Preferred embodiments of this invention are described herein, including the best mode known to the inventors for carrying out the invention. Variations of those preferred embodiments may become apparent to those of ordinary skill in the art upon reading the foregoing description. The inventors expect skilled artisans to employ such variations as appropriate, and the inventors intend for the invention to be practiced otherwise than as specifically described herein. Accordingly, this invention includes all modifications and equivalents of the subject matter recited in the claims appended hereto as permitted by applicable law. Moreover, any combination of the above-described elements in all possible variations thereof is encompassed by the invention unless otherwise indicated herein or otherwise clearly contradicted by context.

LIST OF REFERENCE SIGNS

• • 10 industrial plant
  • 12 sub-system of the industrial plant
  • 15 database, Global Discovery Service, GDS
  • 20 sensor
  • 30 actuator
  • 40 PLC-list
  • 41, 42 programmable logic controller, PLC
  • 50 cause-effect matrix
  • 52 cause-effect matrix
  • 60 application
  • 100 flow diagram
  • 102-116 steps

Claims

1. A computer-implemented method for configuring a sub-system of an industrial plant, the sub-system comprising at least one sensor, at least one actuator and at least one programmable logic controller (PLC), the method comprising: storing a description of the at least one sensor in a database;storing a description of the at least one actuator in the database;storing a PLC-list comprising a description of the at least one PLC in the database;writing a controller program, the controller program describing an action of the at least one actuator caused by the at least one sensor;selecting, based on the database and the controller program, a PLC of the PLC-list, which functionally connects the sensor and the actuator;generating an application for controlling the selected PLC based on the selected PLC and the controller program; andtransferring the application to the selected PLC, thus configuring and/or functionally connecting the at least one sensor and the at least one actuator of the sub-system.
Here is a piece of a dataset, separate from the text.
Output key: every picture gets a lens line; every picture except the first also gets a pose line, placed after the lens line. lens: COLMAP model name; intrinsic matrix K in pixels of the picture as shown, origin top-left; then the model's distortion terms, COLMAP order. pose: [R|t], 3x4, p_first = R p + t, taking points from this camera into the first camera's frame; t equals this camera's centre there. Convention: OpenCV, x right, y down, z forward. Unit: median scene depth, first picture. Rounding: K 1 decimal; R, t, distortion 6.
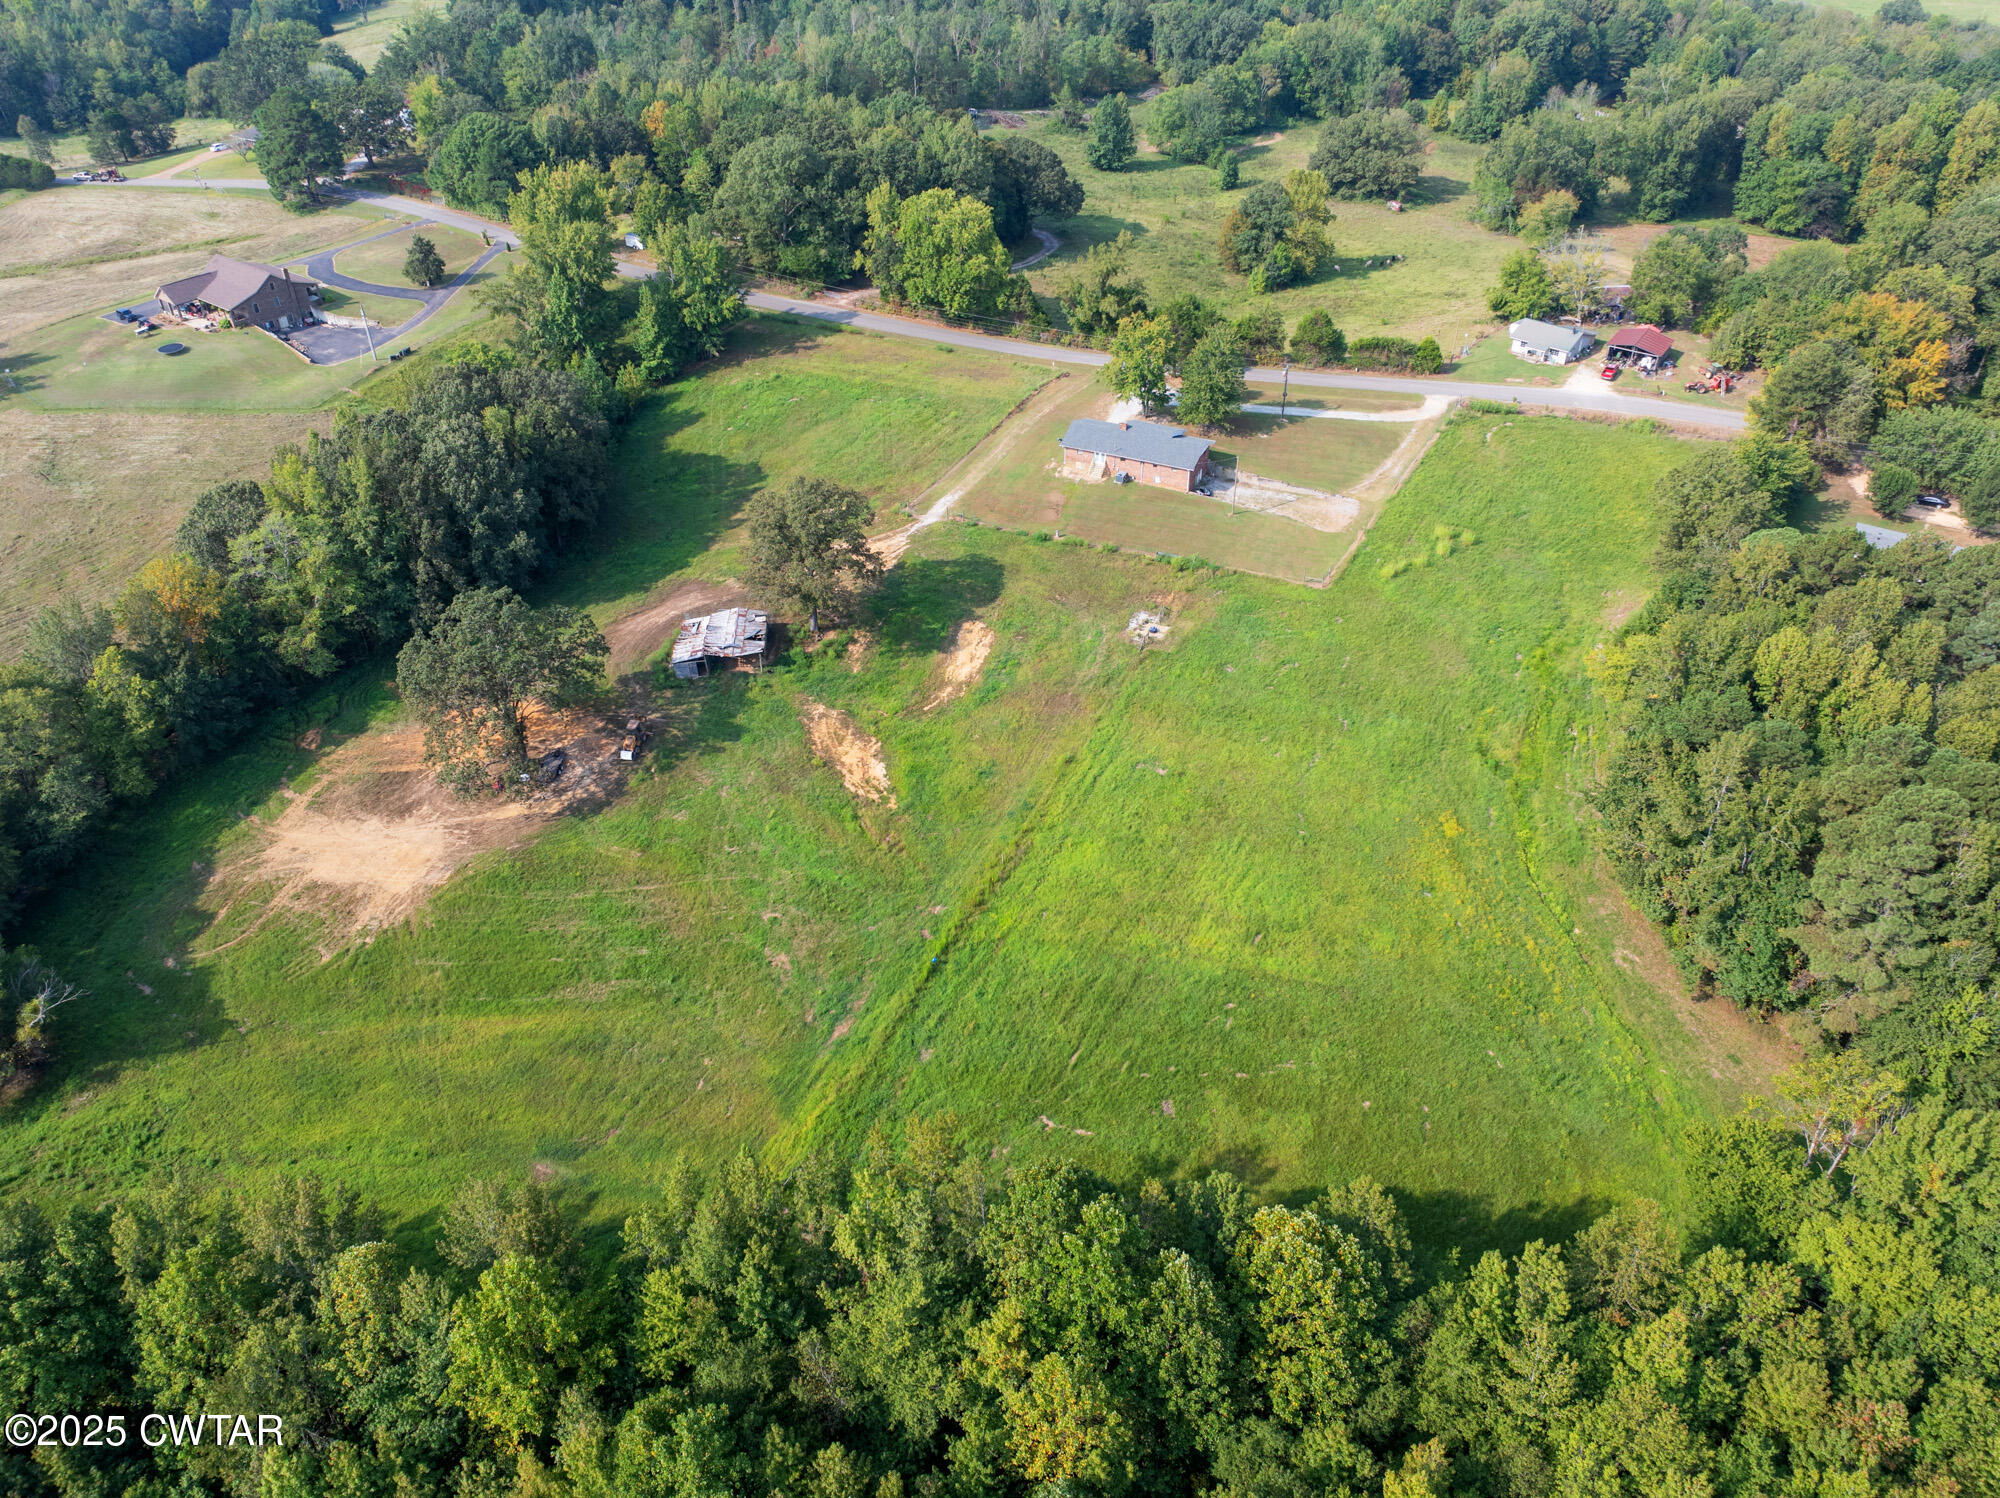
lens RADIAL K [[1394.0, 0, 1000.0], [0, 1394.0, 749.0], [0, 0, 1]] dist [-0.039131, -0.005410]
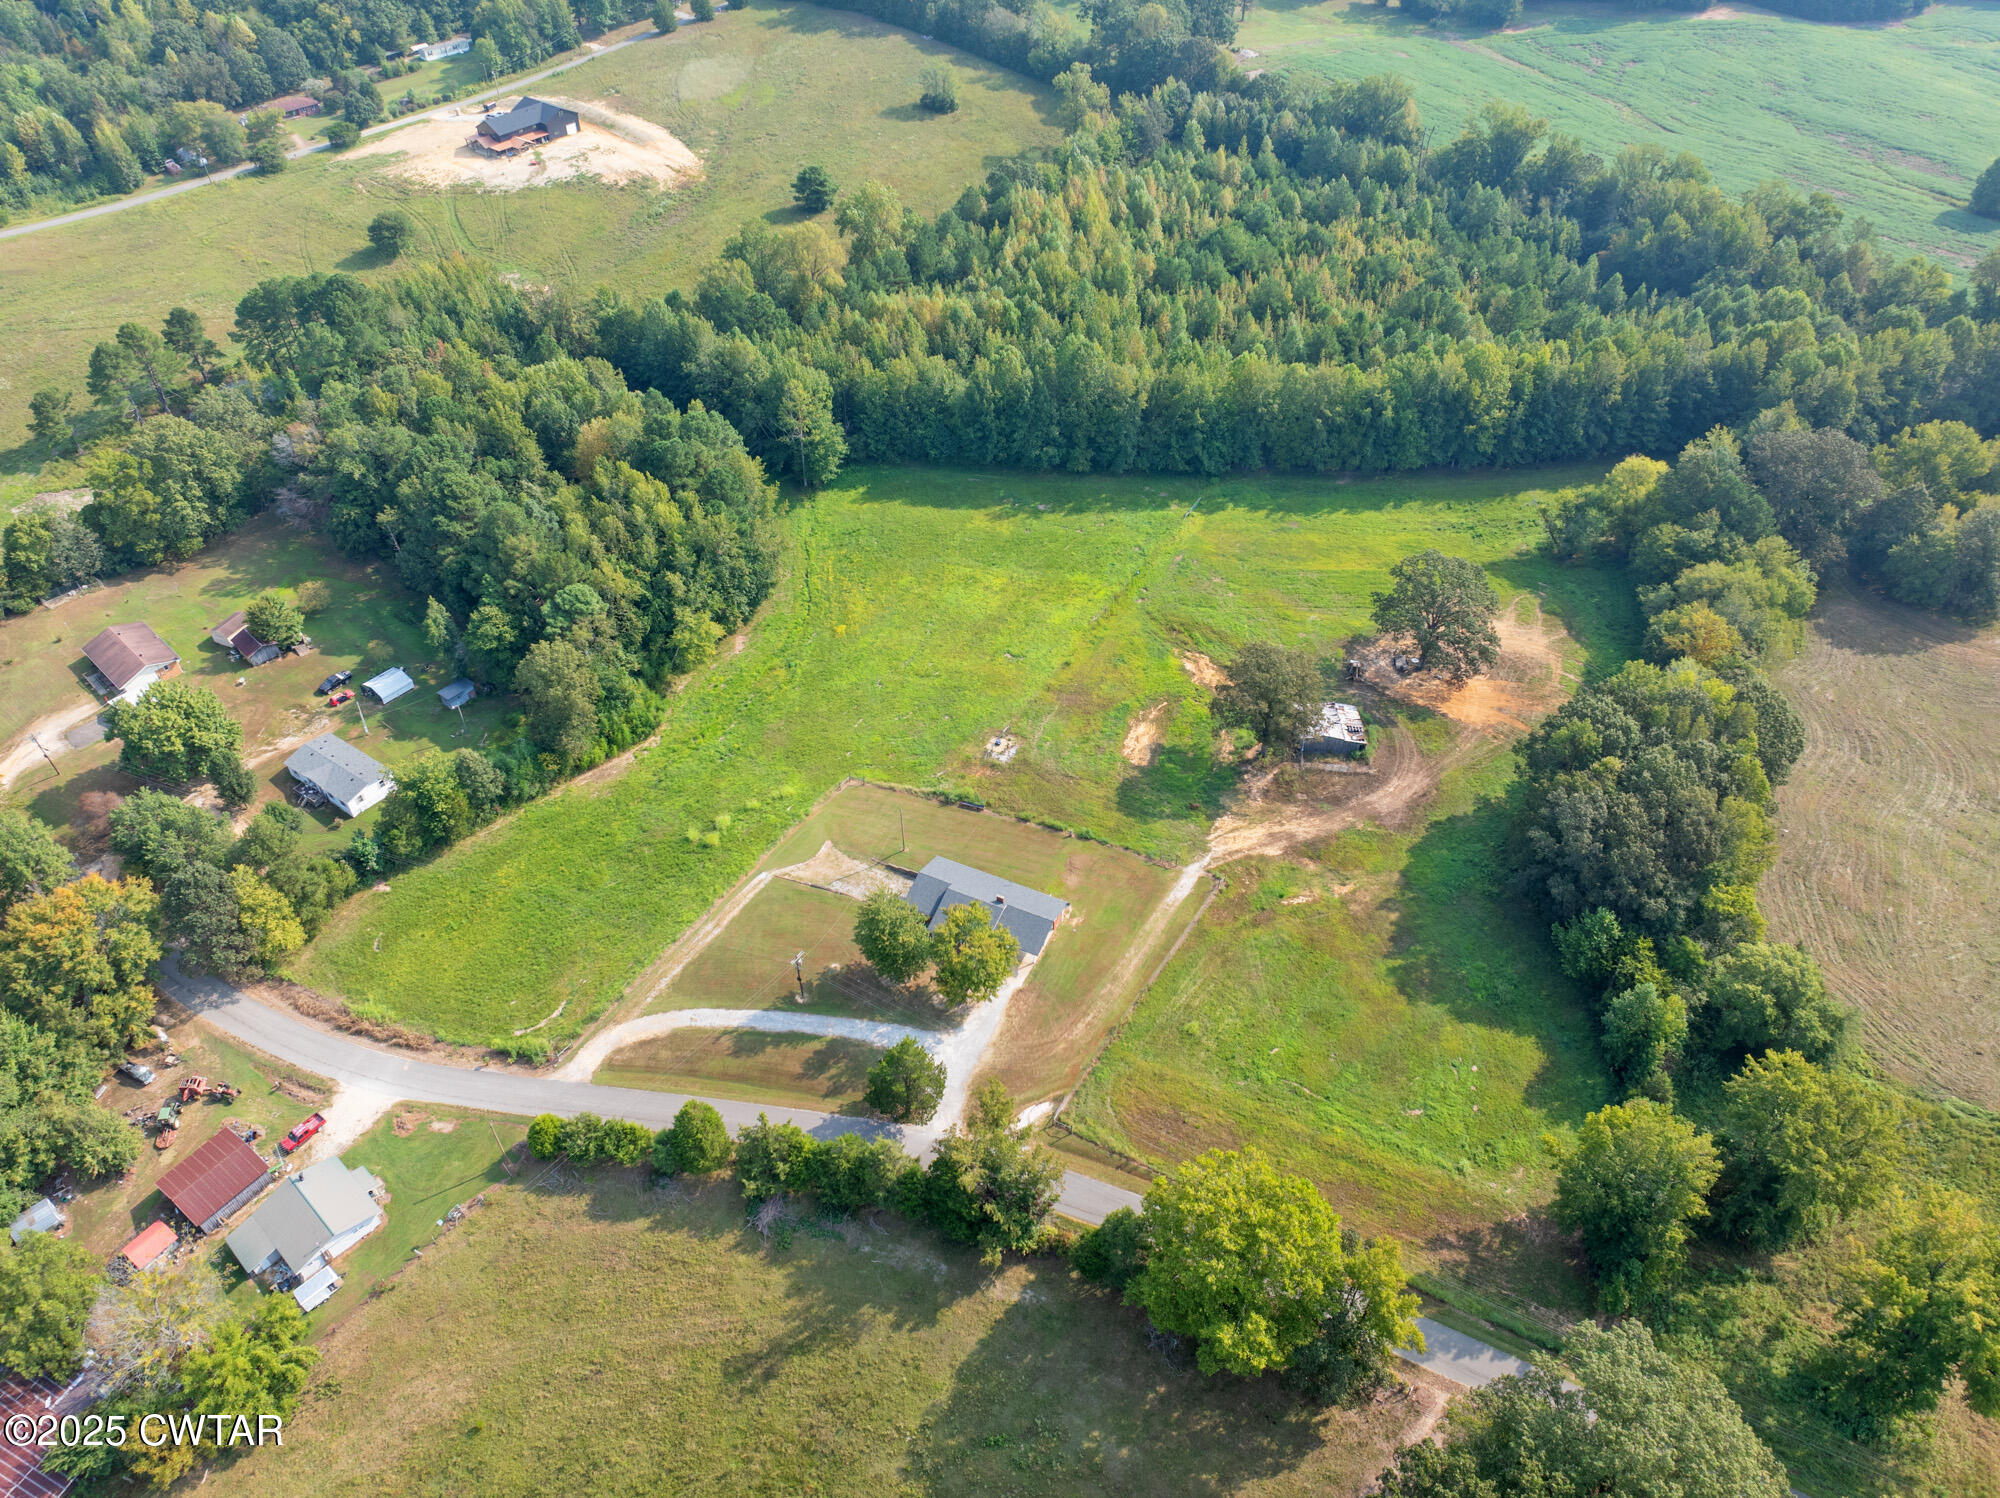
lens RADIAL K [[1394.0, 0, 1000.0], [0, 1394.0, 749.0], [0, 0, 1]] dist [-0.039131, -0.005410]
pose [[-0.999763, -0.007145, 0.020565, 0.073434], [0.018984, 0.176347, 0.984145, -1.213159], [-0.010659, 0.984302, -0.176169, 1.107112]]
2. The method of claim 1, wherein each PLC of the PLC-list is attributed with a preference.

3. The method of claim 1, wherein selecting the PLC causes an error message.

4. The method of claim 1, further comprising starting to operate the sub-system of the industrial plant.
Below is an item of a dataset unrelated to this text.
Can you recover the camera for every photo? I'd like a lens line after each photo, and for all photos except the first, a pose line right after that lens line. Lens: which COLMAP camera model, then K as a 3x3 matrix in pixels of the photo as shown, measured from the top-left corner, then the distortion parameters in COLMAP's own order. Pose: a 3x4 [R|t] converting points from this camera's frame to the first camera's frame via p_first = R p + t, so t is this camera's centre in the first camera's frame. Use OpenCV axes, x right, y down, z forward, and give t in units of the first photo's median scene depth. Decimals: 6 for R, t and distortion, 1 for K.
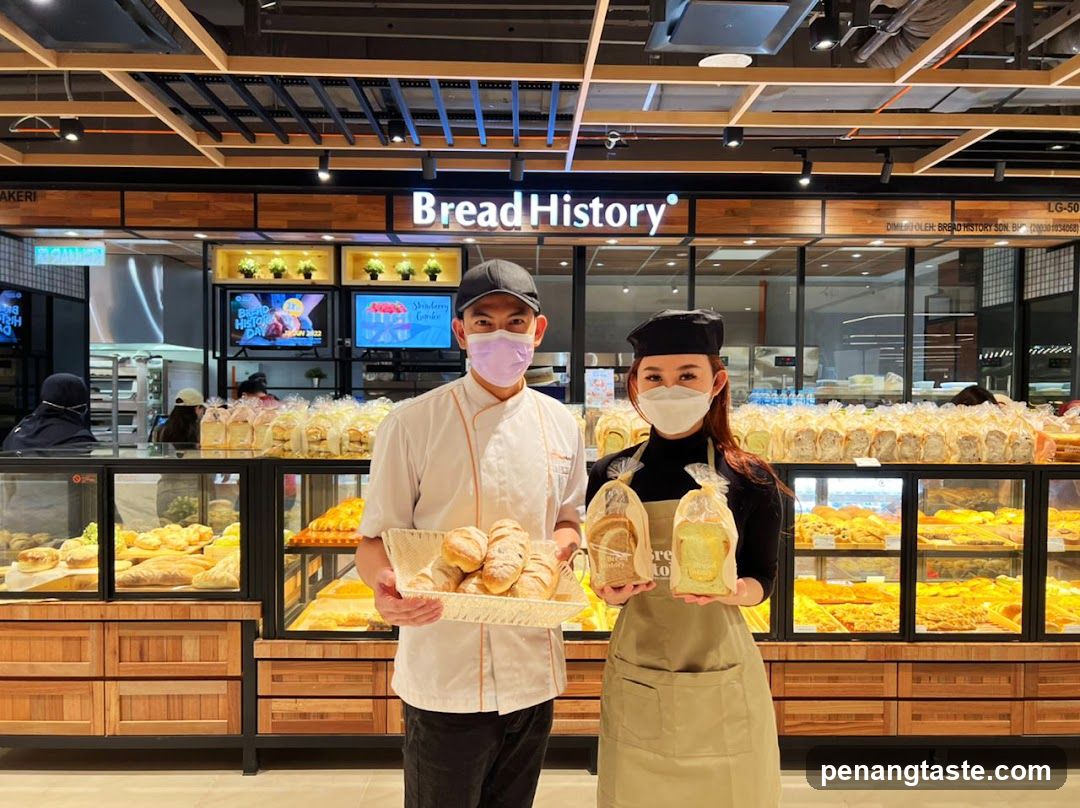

5. The method of claim 1, wherein the controller program is implemented as at least one of a function block diagram, a ladder logic, a structured text, a sequential function chart, an iteration list, and a cause-effect-matrix.

6. The method of claim 1, wherein the PLC is described by a productUri according to OPC 10000-12, and the PLC comprises an OPC UA Client according to IEC62541, wherein the application is described by a keyword applicationNames according to OPC 10000-12, wherein the database is a Global Discovery Service (GDS) according to IEC62541, and the GDS comprises an OPC UA Server according to IEC62541-12, and wherein the OPC UA Client and the OPC UA Server is described by a keyword applicationType according to OPC 10000-12.
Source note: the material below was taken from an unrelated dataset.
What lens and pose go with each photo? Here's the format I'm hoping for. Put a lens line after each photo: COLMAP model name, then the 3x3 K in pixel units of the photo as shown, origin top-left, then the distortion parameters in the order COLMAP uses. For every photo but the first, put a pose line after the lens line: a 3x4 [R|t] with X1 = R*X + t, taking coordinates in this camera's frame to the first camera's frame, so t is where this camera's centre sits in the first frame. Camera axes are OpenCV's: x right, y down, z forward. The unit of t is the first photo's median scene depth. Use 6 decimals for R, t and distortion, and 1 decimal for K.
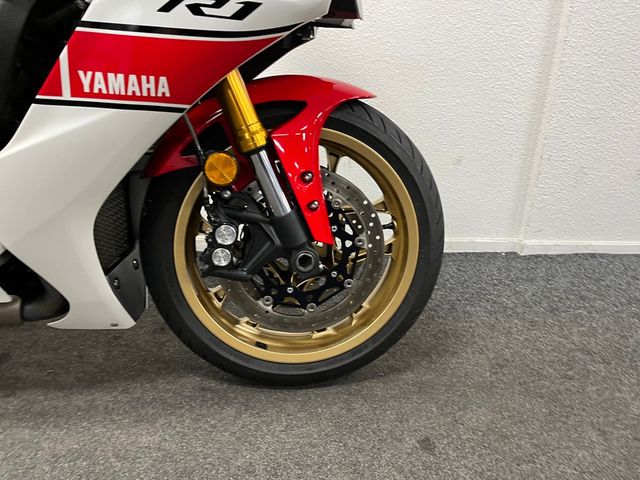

7. The method of claim 1, further comprising: detecting a hardware defect of the selected PLC;removing said selected PLC from the database;selecting a second PLC, which connects the sensor and the actuator based on the controller program;generating an application based on the selected second PLC and the controller program; andtransferring the application to the selected PLC, thus configuring and/or functionally connecting the at least one sensor and the at least one actuator of the sub-system.

8. The method of claim 1, further comprising providing a Global Discovery Service (GDS) database according to IEC62541-12 for storing and/or retrieving a PLC-list.